My Power Throw 824xl is jumping forward gears. When I put it in 1st gear it will run about 5 feet then jump to 2nd gear all by itself. Another 20 feet or so and it will jump to 3rd. It doesn’t seem to jump beyond that.

Any ideas?


----------



## SimplicitySolid22 (Nov 18, 2018)

Is your friction wheel clean did you get oil or grease or dirt on it.
Did you recently lube jackshaft and not cover friction Wheel/Drive Disc or gears near Friction wheel/Drive disc????


Are you saying the shifter moves or just by the speed you notice?????


----------



## wfd44 (Nov 10, 2014)

The shifter is jumping the gates and causing the friction disc to move to higher gears.

I have not dropped the bottom pan since this has started happening.


----------



## wfd44 (Nov 10, 2014)

Figured this out today (I think). There is a sleeve inside the spring which controls the clamping force applied to the shifter handle. The sleeve is supposed to go inside the hole in the handle. This allows the handle to move freely through the gears while still allowing adequate clamping force to keep the blower in the selected gear. 6-10” tonight/tomorrow means a more thorough late tomorrow or Wednesday.


----------



## comedic.hearsay (Dec 4, 2021)

wfd44 said:


> Figured this out today (I think).
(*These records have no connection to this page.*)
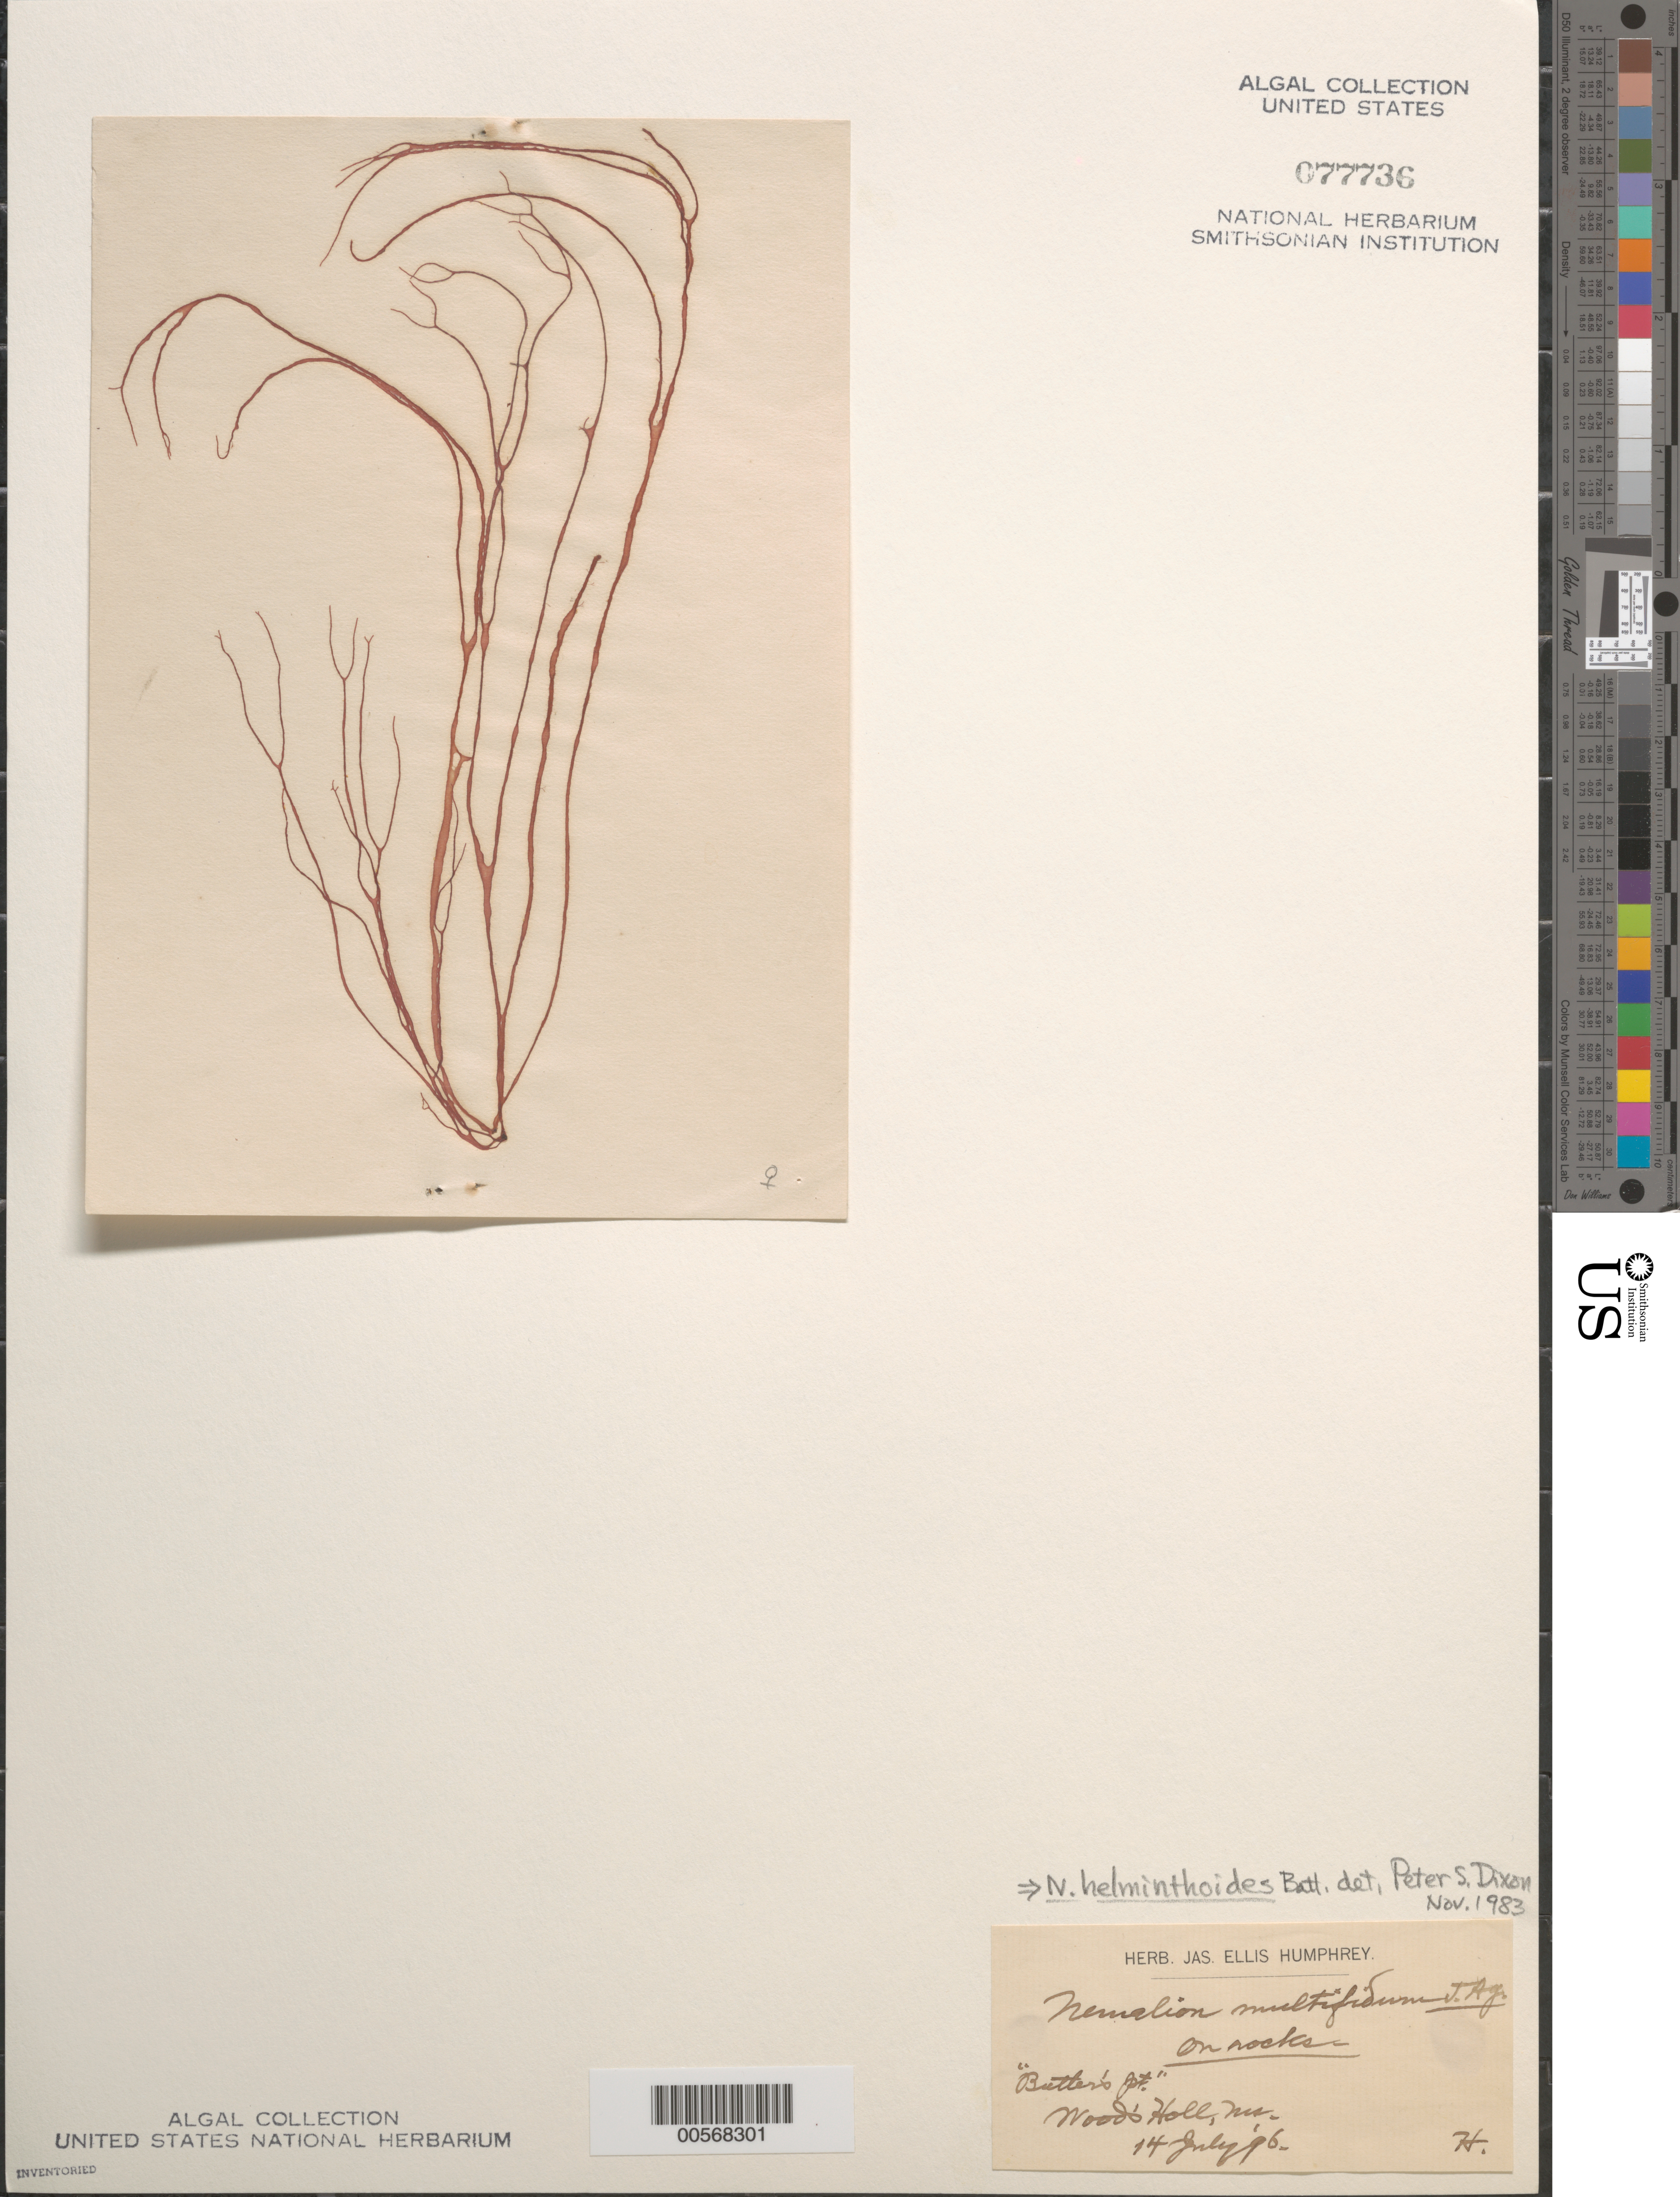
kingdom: Plantae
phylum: Rhodophyta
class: Florideophyceae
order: Nemaliales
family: Nemaliaceae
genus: Nemalion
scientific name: Nemalion multifidum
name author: (Lyngb.) Chauvin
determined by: Algae name updating Project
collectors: J. Humphrey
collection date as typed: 14 Jul 1896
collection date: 1896-07-14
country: United States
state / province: Massachusetts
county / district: Barnstable County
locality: Woods Hole (Wood's Holl), Butler's Point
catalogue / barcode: US 77736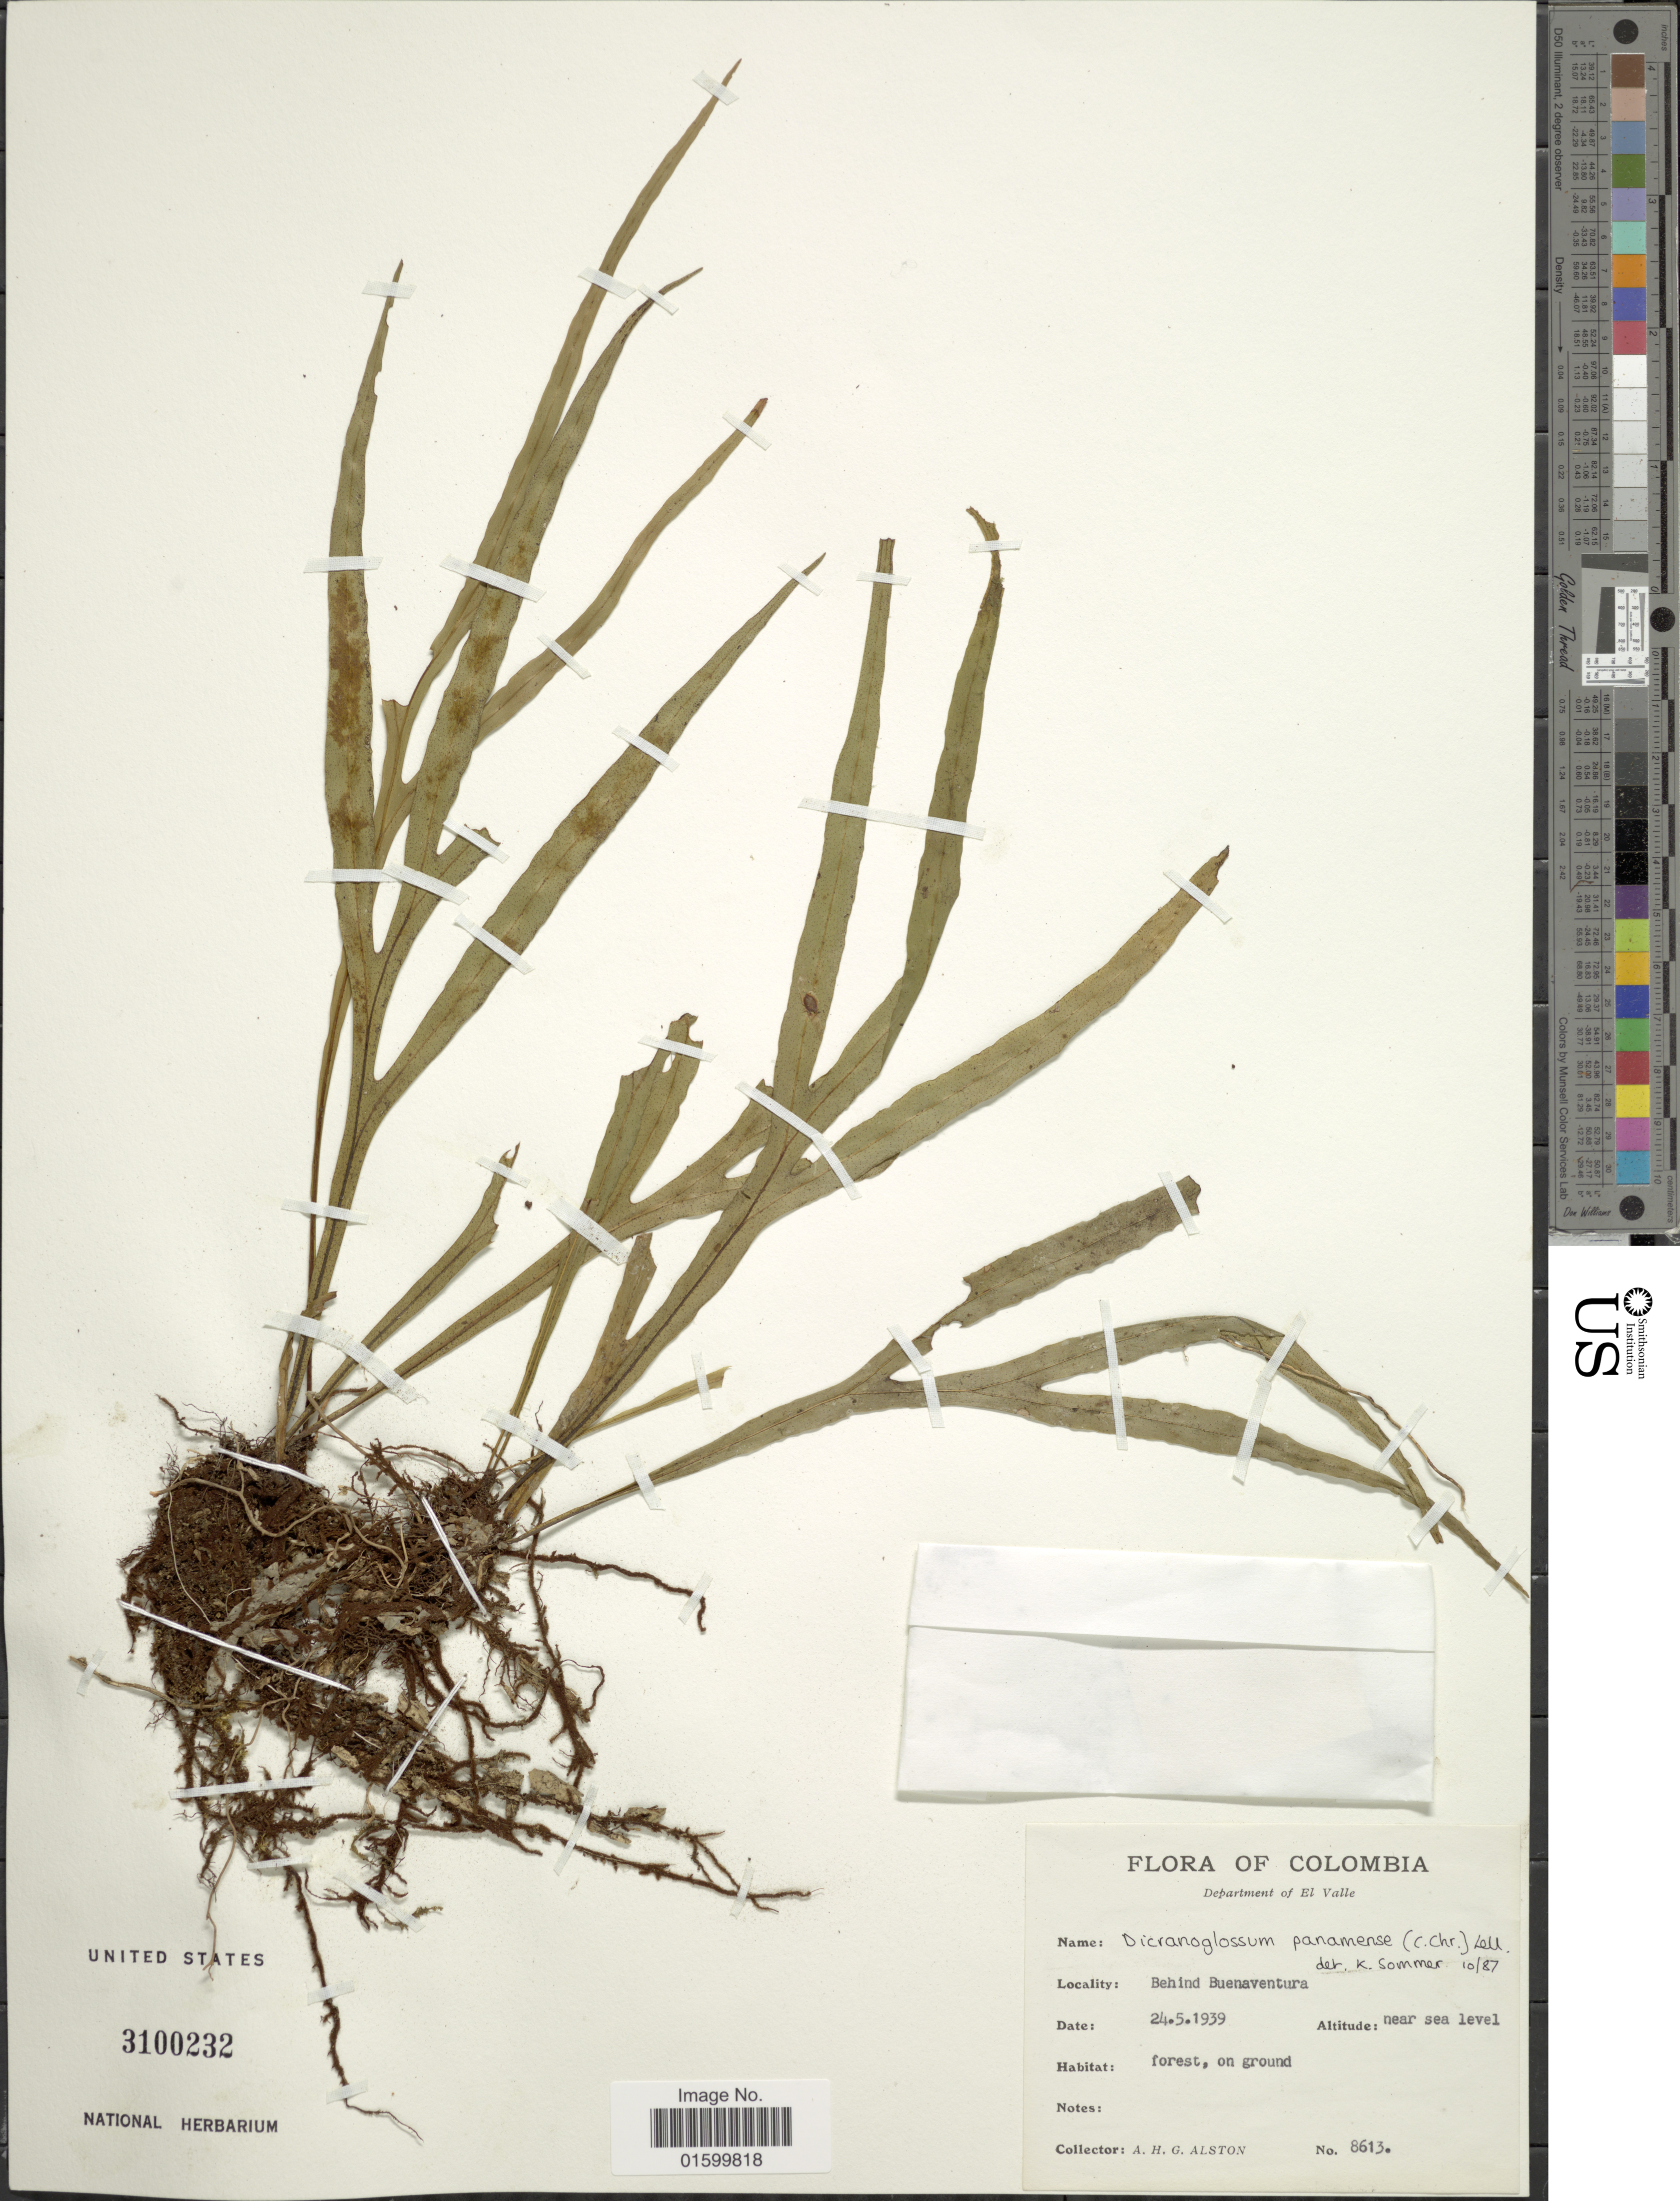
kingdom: Plantae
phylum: Tracheophyta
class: Polypodiopsida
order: Polypodiales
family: Polypodiaceae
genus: Pleopeltis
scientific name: Pleopeltis panamensis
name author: (Weath.) Pic. Serm.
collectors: A. H. Alston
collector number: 8613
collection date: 1939-05-24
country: Colombia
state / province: Valle del Cauca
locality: Department of El Valle, behind Buenaventura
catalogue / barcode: US 3100232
There is a sleeve inside the spring which controls the clamping force applied to the shifter handle. The sleeve is supposed to go inside the hole in the handle. This allows the handle to move freely through the gears while still allowing adequate clamping force to keep the blower in the selected gear. 6-10” tonight/tomorrow means a more thorough late tomorrow or Wednesday.


Did you ever figure out how to fix the forward and reverse shift handle? My handle just bounces from 1st, 2nd, 3rd by itself.


----------



## wfd44 (Nov 10, 2014)

comedic.hearsay said:


> Did you ever figure out how to fix the forward and reverse shift handle? My handle just bounces from 1st, 2nd, 3rd by itself.


The above listed repair/adjustment improved it dramatically. I have since sold that machine.


----------



## comedic.hearsay (Dec 4, 2021)

I ended up giving the nut for the spring a few turns and shift handle doesn't bounce around anymore.


----------